Hal ini juga diperkuat oleh Professor John Bargh seorang ilmuan Psikologi yang melakukan sebuah eksperimen bernama “Bargh Hallway Theory”. Eksperimen tersebut memperoleh temuan bahwa kata-kata mempunyai efek terhadap tubuh manusia. Ketika kita mengisi hari-hari dengan kata-kata positive, maka akan terpancar cahaya dan kejernihan di wajah kita, sebaliknya apabila kita sering mengucapkan sesuatu yang negatif, kekumuhan dan kesuraman akan terpancar di wajah kita. Manusia memiliki 1 triliyun sel, setiap hari mati kira-kira 30 Milyar sel, sehingga di hari ke-30 manusia itu akan berbeda dengan sel 30 hari sebelumnya. Dalam 30 hari, sel yang mati tersebut diganti dan akan tumbuh sel baru. Ketika sel baru tersebut tumbuh, dia netral sifatnya, kita manusia bisa menulis apapun di sel ini dengan pikiran dan kata-kata kita. Maka kalau dalam 30 hari kita mengatakan atau memikirkan hal-hal negatif dan mengeluh berulang-ulang, maka akan membuat tubuh kita dengan sel baru bereaksi sesuai dengan database yang dituliskan, sehingga orang tersebut akan kumuh, suram, tidak menyenangkan, putus asa, dll. Dan sebaliknya jika kita mengisi hari-hari kita dengan pikiran positif, melantunkan ayat-ayat suci Al-Qur’an, memanjatkan do’a-do’a yang baik di bulan suci Ramadhan ini secara rutin selama 30 hari, maka kita akan terlihat bersinar, menyenangkan, opitimis dalam menjalani kehidupan dalam segala kondisi, termasuk pandemi Covid ini.

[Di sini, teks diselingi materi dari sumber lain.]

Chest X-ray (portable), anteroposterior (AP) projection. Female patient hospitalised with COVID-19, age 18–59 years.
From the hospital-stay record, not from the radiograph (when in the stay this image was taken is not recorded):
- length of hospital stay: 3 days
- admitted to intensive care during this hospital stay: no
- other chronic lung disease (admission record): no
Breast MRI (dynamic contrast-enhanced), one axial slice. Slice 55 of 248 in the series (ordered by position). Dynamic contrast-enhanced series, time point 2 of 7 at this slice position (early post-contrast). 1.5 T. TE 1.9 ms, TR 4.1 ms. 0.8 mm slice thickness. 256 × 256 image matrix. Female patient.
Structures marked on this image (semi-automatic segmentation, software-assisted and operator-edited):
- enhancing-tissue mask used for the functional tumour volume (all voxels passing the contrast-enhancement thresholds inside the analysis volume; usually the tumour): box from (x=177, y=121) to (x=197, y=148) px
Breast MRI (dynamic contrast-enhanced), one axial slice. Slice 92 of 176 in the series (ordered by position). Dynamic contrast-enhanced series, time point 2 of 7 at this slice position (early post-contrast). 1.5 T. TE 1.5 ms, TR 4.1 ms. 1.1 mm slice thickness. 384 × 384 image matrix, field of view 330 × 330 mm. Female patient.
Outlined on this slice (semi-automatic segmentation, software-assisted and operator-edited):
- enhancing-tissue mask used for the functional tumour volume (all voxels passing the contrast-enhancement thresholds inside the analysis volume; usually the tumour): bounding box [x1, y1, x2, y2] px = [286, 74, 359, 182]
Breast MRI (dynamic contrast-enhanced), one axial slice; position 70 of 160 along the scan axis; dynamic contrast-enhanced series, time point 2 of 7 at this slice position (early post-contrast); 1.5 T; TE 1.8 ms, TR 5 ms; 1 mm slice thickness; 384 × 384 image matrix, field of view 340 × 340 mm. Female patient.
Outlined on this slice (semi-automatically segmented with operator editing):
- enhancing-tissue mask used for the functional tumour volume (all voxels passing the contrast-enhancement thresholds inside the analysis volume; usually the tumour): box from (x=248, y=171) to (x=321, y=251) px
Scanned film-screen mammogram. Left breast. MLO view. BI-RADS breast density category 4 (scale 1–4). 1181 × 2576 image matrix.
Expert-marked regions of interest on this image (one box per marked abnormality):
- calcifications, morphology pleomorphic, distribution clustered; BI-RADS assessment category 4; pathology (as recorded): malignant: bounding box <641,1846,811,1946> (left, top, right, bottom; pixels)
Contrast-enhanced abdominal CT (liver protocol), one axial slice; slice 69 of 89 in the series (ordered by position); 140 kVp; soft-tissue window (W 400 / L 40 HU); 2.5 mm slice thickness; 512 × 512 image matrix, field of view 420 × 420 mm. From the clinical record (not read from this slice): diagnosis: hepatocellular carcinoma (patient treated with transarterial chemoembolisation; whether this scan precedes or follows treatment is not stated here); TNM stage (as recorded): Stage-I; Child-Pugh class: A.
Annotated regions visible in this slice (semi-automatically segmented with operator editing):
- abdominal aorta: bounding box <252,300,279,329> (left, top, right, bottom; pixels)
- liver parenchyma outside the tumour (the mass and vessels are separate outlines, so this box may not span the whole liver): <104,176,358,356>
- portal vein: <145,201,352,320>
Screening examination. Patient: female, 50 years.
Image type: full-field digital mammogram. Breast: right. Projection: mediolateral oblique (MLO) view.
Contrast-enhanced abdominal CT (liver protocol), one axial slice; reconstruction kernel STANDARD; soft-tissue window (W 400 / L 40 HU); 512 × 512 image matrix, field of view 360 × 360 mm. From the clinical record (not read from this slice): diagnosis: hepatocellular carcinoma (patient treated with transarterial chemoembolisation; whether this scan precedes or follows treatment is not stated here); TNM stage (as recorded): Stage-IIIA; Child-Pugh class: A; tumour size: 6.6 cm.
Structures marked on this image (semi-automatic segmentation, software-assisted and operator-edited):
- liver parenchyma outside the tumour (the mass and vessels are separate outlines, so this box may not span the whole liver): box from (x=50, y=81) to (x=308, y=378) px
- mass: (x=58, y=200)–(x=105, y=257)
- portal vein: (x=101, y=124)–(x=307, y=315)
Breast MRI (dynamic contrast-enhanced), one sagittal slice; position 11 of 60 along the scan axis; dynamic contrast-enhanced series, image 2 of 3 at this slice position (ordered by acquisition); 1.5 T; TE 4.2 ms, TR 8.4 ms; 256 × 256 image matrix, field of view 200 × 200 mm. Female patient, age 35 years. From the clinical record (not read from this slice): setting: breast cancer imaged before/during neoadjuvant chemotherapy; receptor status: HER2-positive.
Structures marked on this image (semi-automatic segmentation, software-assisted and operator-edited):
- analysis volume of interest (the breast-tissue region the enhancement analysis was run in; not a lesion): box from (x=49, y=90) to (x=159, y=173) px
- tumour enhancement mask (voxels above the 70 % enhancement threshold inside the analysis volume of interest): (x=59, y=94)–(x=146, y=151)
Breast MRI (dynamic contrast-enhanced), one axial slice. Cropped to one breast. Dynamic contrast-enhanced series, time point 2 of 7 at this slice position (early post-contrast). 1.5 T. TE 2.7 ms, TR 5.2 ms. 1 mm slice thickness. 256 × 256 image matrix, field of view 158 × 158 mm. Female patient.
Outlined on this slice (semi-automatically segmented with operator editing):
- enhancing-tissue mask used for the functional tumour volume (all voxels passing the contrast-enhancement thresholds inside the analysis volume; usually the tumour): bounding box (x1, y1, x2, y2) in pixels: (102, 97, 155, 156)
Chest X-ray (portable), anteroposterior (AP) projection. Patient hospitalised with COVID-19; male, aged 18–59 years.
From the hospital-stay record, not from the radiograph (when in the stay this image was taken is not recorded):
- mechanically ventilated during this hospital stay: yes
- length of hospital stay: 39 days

Terlihat bahwa inti ajaran agama Islam dapat menjawab semua permasalahan di dunia ini. Ketika di bulan Ramadhan ini kita menjalankan ibadah puasa dengan niat yang tulus karena Allah dan untuk mendekatkan diri kepadaNya, memaksimalkan ibadah, berdzikir, melantunkan ayat suci Al Qur’an serta mentadaburinya, berbuat baik kepada sesama, berfikir positif, dan dilakukan dengan benar-benar, tanpa berfikir bahwa pandemi Covid-19 menjadi sebuah penghalang, maka akan terjadi subconscious reprogramming atau memprogram alam bawah sadar kita untuk terus melakukan hal-hal positif tersebut. Sehingga setiap orang yang melakukan hal tersebut akan kembali menjadi fitrah menyambut hari Raya Idul Fitri nanti, dengan menjadi manusia baru yang sudah di program selama 1 bulan Ramadhan.

Untuk itu, di bulan Ramadhan yang penuh berkah ini, marilah kita sama-sama mengambil hikmah dari apa yang sudah diturunkan Allah kepada kita saat ini, menerjemahkannya dari sisi positif, sehingga Ramadhan ini bisa menjadi moment untuk melakukan refleksi diri, bermuhasabah, bersyukur serta memulai hidup baru dan pembiasaan perilaku baru yang lebih baik, lebih produktif, dan bertekad untuk menciptakan sebuah pola hidup yang sesuai dengan tuntunan ajaran Islam, InsyaAllah.